--- What you need to do ---
Whichever lines of the entries hold the word "brain" should be identified and copied.

Source data
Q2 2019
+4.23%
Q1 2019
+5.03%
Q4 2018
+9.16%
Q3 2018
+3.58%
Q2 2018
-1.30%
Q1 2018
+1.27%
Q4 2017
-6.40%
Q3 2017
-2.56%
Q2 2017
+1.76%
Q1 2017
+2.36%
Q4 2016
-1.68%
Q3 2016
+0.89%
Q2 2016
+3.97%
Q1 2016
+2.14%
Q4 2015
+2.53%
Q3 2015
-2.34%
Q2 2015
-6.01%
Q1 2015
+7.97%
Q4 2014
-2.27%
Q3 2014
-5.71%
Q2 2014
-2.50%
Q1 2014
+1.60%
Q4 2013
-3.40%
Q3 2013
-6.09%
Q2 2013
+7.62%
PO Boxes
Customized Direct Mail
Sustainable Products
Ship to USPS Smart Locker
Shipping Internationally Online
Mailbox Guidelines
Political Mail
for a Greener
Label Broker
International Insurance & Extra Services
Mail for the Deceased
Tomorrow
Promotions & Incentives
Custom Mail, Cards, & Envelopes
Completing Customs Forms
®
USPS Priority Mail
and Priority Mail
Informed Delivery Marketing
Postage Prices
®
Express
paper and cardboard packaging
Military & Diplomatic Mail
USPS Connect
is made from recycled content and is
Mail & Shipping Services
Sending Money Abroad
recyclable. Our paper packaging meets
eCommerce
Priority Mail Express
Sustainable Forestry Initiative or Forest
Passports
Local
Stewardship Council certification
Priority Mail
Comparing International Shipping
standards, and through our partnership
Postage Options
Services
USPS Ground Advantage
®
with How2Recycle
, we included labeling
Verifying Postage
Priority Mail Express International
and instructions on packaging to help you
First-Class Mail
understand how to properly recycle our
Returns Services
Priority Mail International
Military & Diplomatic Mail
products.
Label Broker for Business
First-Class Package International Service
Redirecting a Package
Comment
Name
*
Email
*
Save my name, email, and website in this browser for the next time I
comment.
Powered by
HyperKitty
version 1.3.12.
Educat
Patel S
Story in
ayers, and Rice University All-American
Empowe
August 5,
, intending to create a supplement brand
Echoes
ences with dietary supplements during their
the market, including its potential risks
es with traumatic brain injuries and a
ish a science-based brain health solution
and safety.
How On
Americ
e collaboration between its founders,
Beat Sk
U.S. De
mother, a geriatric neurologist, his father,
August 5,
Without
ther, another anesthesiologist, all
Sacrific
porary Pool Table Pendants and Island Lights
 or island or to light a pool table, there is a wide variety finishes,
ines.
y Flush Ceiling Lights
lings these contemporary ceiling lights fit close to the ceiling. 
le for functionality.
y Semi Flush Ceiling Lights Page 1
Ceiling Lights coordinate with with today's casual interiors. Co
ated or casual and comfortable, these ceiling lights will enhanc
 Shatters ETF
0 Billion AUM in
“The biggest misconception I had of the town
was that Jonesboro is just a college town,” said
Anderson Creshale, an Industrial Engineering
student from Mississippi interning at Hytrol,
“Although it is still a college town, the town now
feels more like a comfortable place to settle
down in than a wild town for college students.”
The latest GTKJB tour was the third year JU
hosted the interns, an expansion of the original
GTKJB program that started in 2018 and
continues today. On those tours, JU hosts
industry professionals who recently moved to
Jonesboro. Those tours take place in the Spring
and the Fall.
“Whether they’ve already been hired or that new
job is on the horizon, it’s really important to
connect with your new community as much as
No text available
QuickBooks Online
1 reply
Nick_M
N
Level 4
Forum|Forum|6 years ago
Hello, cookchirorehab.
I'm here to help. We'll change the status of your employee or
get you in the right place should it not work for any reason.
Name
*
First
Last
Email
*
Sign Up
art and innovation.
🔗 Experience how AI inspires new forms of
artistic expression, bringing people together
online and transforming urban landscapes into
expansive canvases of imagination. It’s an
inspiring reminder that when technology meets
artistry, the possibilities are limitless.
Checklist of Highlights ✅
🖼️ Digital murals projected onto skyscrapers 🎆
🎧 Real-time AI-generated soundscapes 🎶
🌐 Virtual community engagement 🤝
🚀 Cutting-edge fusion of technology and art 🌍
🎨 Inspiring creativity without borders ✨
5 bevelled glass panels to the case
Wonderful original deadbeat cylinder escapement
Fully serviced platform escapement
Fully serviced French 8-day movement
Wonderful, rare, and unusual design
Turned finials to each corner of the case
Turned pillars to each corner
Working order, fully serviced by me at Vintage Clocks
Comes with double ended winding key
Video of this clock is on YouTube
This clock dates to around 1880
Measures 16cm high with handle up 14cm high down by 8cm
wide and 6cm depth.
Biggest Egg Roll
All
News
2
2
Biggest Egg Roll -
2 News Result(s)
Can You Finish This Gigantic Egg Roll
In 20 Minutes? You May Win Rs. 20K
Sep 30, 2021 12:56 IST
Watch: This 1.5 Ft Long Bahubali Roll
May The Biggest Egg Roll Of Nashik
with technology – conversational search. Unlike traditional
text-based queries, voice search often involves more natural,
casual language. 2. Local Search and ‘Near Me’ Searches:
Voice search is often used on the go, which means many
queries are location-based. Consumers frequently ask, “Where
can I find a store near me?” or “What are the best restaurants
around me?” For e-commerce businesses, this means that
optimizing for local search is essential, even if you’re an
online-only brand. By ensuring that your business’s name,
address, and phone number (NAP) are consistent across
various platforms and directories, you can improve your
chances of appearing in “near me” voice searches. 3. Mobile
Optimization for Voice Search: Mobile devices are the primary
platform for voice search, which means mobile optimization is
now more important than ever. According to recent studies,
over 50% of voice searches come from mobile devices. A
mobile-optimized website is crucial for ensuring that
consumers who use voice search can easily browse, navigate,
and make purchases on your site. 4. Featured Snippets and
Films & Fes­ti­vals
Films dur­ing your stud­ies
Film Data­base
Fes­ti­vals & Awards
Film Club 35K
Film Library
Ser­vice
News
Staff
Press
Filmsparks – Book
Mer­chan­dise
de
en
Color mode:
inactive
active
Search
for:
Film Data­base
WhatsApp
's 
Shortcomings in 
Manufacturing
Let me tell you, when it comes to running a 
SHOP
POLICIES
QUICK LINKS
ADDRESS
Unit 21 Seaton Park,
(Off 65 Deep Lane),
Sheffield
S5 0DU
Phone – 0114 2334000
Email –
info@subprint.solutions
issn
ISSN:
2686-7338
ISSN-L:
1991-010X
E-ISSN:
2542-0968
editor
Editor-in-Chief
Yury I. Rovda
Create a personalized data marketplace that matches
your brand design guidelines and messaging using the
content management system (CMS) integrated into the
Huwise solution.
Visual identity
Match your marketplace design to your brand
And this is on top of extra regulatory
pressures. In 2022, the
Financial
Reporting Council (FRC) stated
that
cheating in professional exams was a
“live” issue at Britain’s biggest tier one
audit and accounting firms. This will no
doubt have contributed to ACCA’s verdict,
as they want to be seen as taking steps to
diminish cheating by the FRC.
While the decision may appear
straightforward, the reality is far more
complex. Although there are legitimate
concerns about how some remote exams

--- Reply to the exercise ---
es with traumatic brain injuries and a
ish a science-based brain health solution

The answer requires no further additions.